**GIVEN TASK:** Give the rows below as a Markdown table with the columns Number and Entry, from the first line through the line containing "collection date: 1923-10", both included. Number each line in order and leave out blank lines.

+ + + +

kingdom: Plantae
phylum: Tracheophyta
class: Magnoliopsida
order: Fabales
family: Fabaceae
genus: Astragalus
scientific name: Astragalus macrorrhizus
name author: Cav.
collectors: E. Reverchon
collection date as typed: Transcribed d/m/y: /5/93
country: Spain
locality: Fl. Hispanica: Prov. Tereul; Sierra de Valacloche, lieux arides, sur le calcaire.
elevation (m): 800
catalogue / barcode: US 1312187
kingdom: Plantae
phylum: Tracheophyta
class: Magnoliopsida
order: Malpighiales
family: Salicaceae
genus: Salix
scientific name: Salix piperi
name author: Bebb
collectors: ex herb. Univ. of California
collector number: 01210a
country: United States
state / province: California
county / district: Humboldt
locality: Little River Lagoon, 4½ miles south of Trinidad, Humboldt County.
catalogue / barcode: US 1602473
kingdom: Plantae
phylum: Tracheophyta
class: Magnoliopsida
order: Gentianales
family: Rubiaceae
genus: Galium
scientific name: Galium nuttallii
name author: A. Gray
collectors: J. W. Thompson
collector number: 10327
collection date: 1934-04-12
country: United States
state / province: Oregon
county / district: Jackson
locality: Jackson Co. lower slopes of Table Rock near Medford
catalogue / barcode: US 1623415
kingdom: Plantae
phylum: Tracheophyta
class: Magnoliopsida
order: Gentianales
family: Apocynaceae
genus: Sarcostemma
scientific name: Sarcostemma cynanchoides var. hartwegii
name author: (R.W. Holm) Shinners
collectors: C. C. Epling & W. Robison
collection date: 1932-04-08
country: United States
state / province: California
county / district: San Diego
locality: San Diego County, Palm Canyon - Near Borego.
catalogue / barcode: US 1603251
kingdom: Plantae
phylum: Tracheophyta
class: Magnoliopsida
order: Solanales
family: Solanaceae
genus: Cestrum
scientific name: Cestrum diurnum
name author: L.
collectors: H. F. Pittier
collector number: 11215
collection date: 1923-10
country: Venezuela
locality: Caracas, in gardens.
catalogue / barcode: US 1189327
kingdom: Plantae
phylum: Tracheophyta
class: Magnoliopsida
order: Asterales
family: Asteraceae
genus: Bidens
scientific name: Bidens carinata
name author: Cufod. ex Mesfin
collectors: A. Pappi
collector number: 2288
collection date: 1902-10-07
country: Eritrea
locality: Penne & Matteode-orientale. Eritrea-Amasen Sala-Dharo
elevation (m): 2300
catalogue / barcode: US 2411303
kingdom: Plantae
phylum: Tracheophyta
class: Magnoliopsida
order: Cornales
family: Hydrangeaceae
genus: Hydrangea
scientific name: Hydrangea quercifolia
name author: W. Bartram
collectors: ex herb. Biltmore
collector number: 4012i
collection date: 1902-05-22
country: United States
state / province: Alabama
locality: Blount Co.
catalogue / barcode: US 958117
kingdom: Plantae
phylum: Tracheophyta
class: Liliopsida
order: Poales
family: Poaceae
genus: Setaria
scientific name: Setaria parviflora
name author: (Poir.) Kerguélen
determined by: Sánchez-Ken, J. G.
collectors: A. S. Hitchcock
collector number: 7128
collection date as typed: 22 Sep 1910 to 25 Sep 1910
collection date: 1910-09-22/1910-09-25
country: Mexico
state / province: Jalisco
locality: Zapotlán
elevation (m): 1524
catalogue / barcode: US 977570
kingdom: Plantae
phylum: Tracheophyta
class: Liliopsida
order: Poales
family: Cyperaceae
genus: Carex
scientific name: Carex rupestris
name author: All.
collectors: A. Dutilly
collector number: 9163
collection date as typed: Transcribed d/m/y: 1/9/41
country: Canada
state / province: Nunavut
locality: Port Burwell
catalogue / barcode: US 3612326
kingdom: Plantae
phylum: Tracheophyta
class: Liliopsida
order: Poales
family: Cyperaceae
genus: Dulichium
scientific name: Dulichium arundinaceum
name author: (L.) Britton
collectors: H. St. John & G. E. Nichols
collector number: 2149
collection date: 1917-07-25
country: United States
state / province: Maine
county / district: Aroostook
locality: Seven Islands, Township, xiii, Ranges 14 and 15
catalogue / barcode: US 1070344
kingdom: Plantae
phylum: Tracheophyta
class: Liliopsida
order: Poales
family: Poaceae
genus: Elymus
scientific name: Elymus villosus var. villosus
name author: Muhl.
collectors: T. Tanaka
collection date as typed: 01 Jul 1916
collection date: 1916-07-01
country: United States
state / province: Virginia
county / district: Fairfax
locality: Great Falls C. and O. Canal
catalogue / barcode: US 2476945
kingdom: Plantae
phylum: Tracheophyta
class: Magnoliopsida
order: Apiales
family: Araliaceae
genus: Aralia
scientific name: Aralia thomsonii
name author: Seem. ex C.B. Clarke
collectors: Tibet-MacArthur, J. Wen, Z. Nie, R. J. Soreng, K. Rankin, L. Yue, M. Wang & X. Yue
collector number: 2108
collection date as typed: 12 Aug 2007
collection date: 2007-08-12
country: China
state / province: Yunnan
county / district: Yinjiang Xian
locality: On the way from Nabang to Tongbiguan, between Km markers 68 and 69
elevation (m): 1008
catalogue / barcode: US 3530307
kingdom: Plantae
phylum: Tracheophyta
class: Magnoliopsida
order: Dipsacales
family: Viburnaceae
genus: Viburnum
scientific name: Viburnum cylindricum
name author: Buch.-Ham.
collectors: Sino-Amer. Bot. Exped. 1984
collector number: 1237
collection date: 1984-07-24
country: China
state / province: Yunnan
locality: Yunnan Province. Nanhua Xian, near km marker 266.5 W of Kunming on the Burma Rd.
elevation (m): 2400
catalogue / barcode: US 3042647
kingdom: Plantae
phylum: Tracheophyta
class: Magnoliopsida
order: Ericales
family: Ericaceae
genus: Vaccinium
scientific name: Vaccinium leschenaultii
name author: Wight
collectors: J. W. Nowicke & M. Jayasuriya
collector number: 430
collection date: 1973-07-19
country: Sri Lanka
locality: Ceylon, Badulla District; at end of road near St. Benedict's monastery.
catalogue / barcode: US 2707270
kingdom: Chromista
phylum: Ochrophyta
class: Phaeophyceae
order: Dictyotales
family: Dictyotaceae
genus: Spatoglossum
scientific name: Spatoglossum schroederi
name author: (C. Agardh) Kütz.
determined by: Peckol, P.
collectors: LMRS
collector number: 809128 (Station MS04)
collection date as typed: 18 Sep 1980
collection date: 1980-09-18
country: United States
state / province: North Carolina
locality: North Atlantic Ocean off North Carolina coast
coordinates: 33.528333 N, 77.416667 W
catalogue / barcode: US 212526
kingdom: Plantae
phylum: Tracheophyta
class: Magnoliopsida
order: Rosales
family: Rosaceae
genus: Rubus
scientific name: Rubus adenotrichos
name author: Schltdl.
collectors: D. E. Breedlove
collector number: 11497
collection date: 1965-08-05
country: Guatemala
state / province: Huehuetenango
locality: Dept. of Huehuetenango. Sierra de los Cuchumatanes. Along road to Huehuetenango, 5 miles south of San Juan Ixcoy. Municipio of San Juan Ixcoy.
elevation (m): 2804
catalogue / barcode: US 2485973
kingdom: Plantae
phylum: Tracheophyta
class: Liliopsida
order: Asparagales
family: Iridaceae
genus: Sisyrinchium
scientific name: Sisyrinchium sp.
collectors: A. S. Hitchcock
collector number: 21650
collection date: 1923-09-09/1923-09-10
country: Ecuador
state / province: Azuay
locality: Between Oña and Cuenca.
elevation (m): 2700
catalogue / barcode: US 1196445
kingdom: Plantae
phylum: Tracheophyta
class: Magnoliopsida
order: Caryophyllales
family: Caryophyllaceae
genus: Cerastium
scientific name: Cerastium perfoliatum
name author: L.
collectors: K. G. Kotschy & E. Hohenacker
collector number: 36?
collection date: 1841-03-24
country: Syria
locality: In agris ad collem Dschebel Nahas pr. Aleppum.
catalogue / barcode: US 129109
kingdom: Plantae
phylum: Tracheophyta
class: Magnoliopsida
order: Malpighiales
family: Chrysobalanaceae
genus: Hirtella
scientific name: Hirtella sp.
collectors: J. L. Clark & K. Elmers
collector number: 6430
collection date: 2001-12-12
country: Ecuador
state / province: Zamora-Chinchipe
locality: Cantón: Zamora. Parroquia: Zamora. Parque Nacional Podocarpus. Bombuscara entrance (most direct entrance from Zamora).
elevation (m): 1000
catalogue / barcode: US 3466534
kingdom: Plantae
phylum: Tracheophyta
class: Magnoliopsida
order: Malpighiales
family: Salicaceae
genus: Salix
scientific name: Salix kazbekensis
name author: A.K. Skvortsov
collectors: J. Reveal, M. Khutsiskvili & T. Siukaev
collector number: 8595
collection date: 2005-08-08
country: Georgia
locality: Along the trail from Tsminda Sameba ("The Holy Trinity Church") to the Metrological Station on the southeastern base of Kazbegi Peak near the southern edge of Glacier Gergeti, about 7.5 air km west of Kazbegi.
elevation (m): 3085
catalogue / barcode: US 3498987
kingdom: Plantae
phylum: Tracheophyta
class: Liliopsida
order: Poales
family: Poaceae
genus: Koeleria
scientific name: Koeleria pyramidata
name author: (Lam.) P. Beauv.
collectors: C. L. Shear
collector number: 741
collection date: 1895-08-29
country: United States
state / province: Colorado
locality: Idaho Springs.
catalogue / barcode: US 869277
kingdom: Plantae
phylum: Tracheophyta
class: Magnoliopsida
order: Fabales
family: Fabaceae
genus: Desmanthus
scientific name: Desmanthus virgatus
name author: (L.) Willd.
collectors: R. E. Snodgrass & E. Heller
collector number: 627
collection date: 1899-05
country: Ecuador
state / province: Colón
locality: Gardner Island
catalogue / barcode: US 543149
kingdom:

+ + + +

**FULL ANSWER:**
| Number | Entry |
|---|---|
| 1 | kingdom: Plantae |
| 2 | phylum: Tracheophyta |
| 3 | class: Magnoliopsida |
| 4 | order: Fabales |
| 5 | family: Fabaceae |
| 6 | genus: Astragalus |
| 7 | scientific name: Astragalus macrorrhizus |
| 8 | name author: Cav. |
| 9 | collectors: E. Reverchon |
| 10 | collection date as typed: Transcribed d/m/y: /5/93 |
| 11 | country: Spain |
| 12 | locality: Fl. Hispanica: Prov. Tereul; Sierra de Valacloche, lieux arides, sur le calcaire. |
| 13 | elevation (m): 800 |
| 14 | catalogue / barcode: US 1312187 |
| 15 | kingdom: Plantae |
| 16 | phylum: Tracheophyta |
| 17 | class: Magnoliopsida |
| 18 | order: Malpighiales |
| 19 | family: Salicaceae |
| 20 | genus: Salix |
| 21 | scientific name: Salix piperi |
| 22 | name author: Bebb |
| 23 | collectors: ex herb. Univ. of California |
| 24 | collector number: 01210a |
| 25 | country: United States |
| 26 | state / province: California |
| 27 | county / district: Humboldt |
| 28 | locality: Little River Lagoon, 4½ miles south of Trinidad, Humboldt County. |
| 29 | catalogue / barcode: US 1602473 |
| 30 | kingdom: Plantae |
| 31 | phylum: Tracheophyta |
| 32 | class: Magnoliopsida |
| 33 | order: Gentianales |
| 34 | family: Rubiaceae |
| 35 | genus: Galium |
| 36 | scientific name: Galium nuttallii |
| 37 | name author: A. Gray |
| 38 | collectors: J. W. Thompson |
| 39 | collector number: 10327 |
| 40 | collection date: 1934-04-12 |
| 41 | country: United States |
| 42 | state / province: Oregon |
| 43 | county / district: Jackson |
| 44 | locality: Jackson Co. lower slopes of Table Rock near Medford |
| 45 | catalogue / barcode: US 1623415 |
| 46 | kingdom: Plantae |
| 47 | phylum: Tracheophyta |
| 48 | class: Magnoliopsida |
| 49 | order: Gentianales |
| 50 | family: Apocynaceae |
| 51 | genus: Sarcostemma |
| 52 | scientific name: Sarcostemma cynanchoides var. hartwegii |
| 53 | name author: (R.W. Holm) Shinners |
| 54 | collectors: C. C. Epling & W. Robison |
| 55 | collection date: 1932-04-08 |
| 56 | country: United States |
| 57 | state / province: California |
| 58 | county / district: San Diego |
| 59 | locality: San Diego County, Palm Canyon - Near Borego. |
| 60 | catalogue / barcode: US 1603251 |
| 61 | kingdom: Plantae |
| 62 | phylum: Tracheophyta |
| 63 | class: Magnoliopsida |
| 64 | order: Solanales |
| 65 | family: Solanaceae |
| 66 | genus: Cestrum |
| 67 | scientific name: Cestrum diurnum |
| 68 | name author: L. |
| 69 | collectors: H. F. Pittier |
| 70 | collector number: 11215 |
| 71 | collection date: 1923-10 |